(SET TASK A): In the passage on spreadsheets, what share of the 50 real-world operational spreadsheets audited by Powell, Baker and Lawson (2007) contained errors?
(SET TASK B): Please continue the passage on spreadsheets from its last sentence.

Spreadsheet Prevalence

Commercial off-the-shelf spreadsheet programs are one of the most popular end-user programming environments in use today (Burnett, Cook, & Rothermel, 2004), and have become ubiquitous, and in many cases indispensable software tools throughout industry and within all levels of the business world. Some of the reasons spreadsheets are so popular in end-user computing is that they are easy to develop and modify, they are highly scalable, and they support numeric data analysis without the specific need to use a ‘behind the scenes’ programming environment. Spreadsheet programs are also extremely flexible in terms of size and complexity: the 2007 version of Microsoft Excel can support over 1 million rows and 16 thousand columns per worksheet, with a maximum formula length of 8 thousand characters per cell.

It has been estimated that by 2012 there will be 90 million end-users in the U.S. alone and of these 13 million will be end-user programmers; which is significantly higher than the estimated 3 million professional programmers in the U.S. by the same year (Scaffidi et al., 2005). Purser and Chadwick (2006) stated that “commonly known – though unpublished and intentionally unconfirmed by Microsoft – Excel has an install base of 90% on end-user desktops” (p. 185).

The reported usage of spreadsheet programs spans a wide variety of job functions, purposes and industries. In a survey of nearly 1600 respondents, Baker et al. (2006) found that spreadsheets were used by end-users in various job functions including finance, engineering, manufacturing, marketing, sales, HR etc., and for many different purposes, such as maintaining lists, analysing data, tracking data, determining trends etc. Maybe more so than of any other industry, spreadsheets are of critical importance to the finance sector (Croll, 2005). In a study on the use of spreadsheets in organisations in the City of London, Croll (2005) found that with regard to the financial markets “Excel is utterly pervasive. Nothing large (good or bad) happens without it passing at some time though Excel” (p. 3).

Spreadsheet Reliability

Worryingly, the reliability of end-user developed spreadsheets has been shown to be poor following empirical and anecdotal evidence collected from studies investigating operational (real world) spreadsheet error rates, most of which are detailed in previous studies (Panko, 1998; Panko, 2000; Powell, Baker, & Lawson, 2008). The most recent study that investigated spreadsheet error rates was conducted by Powell, Baker and Lawson (2007), who reported that of the 50 real-world operational spreadsheets they audited, 94% contained errors. Due to the nature of spreadsheet use, it is the case that when failures do occur the results can be quite significant. Many real world examples of the impact of errors in spreadsheets are published on the European Spreadsheet Risks Interest Group website (www.eusprig.org). The following is just a small selection of these reported errors:

  • A government housing authority had to pay $216,352 to cover expenses incurred as a result of a spreadsheet data-entry error that overpaid landlords.

(ENTRIES):
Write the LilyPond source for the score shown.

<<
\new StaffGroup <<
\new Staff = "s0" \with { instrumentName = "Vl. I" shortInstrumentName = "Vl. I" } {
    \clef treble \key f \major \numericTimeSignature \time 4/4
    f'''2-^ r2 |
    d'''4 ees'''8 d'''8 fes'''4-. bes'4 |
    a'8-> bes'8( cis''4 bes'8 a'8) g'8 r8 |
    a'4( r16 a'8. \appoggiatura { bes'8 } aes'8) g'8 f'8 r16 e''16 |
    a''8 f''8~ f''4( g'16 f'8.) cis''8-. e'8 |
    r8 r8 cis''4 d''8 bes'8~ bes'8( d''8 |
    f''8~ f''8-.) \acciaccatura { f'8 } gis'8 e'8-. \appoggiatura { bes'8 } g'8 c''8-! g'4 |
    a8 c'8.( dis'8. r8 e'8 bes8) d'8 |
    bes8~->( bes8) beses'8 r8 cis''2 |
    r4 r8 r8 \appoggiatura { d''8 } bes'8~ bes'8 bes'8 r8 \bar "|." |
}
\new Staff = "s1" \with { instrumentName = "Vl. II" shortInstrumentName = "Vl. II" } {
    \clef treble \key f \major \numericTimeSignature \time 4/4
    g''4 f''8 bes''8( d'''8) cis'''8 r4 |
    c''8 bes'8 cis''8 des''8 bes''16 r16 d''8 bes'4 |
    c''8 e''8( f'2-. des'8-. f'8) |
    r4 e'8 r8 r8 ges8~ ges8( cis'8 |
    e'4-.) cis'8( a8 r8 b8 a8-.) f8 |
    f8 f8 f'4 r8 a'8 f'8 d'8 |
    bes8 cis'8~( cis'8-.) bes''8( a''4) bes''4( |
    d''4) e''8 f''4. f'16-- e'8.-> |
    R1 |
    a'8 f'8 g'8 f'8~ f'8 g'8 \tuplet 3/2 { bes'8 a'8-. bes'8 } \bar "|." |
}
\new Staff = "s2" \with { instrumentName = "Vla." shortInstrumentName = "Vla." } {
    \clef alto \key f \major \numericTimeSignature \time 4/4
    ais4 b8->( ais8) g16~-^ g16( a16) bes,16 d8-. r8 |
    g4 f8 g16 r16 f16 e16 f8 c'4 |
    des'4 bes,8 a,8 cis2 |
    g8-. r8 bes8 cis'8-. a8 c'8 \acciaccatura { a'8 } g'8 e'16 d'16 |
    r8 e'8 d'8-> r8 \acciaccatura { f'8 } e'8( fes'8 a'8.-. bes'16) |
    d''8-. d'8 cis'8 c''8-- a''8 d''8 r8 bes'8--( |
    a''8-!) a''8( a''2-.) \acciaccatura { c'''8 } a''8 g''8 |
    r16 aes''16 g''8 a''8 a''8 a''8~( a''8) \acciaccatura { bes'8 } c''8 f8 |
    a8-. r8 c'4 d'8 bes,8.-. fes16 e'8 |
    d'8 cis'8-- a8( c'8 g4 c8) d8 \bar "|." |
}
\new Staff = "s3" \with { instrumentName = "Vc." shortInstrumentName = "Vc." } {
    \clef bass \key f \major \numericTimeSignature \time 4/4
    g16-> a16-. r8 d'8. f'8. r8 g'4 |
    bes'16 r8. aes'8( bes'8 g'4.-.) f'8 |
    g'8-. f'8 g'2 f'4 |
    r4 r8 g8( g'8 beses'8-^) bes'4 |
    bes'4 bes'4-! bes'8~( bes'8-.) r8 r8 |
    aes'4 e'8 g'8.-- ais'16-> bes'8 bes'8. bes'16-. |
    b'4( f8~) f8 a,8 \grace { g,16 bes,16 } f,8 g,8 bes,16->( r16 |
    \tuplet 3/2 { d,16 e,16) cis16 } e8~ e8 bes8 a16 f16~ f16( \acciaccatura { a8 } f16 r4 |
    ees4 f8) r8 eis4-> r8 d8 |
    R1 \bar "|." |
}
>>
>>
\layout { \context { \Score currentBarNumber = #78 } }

(RIGHT ANSWER A): 94% of them contained errors.

(RIGHT ANSWER B):
  • A spreadsheet error caused the Nevada City 2006 budget to show a deficit of $5 million for a water fund.

  • In 2005, a Kodak employee was mistakenly accrued an $11 million severance. A Kodak spokesman said the severance error was traced to a faulty spreadsheet, and the money was not paid out.

  • Stock prices for an online retailer tumbled by 25% in one day, and the Chief Financial Officer resigned due to a single number mis-recorded in one cell of a spreadsheet.

  • Numbers entered as text lost a school £30,000 from its budget.

  • A finance company was undercharged $25,652 for rent in 1999 due to an error in a spreadsheet formula.

  • A Legislative Auditor found a government department’s key performance indicator value overstated by $58 million (45%). The miscalculation was due to a spreadsheet formula error.

The reported and published spreadsheet errors are just the tip of the iceberg. Very few organisations report embarrassing spreadsheet errors and their impacts, and details of these errors only enter the public domain when it becomes unavoidable. From correspondence with professionals that cannot be published, there appears to be many instances of such errors throughout industry that remain behind closed doors.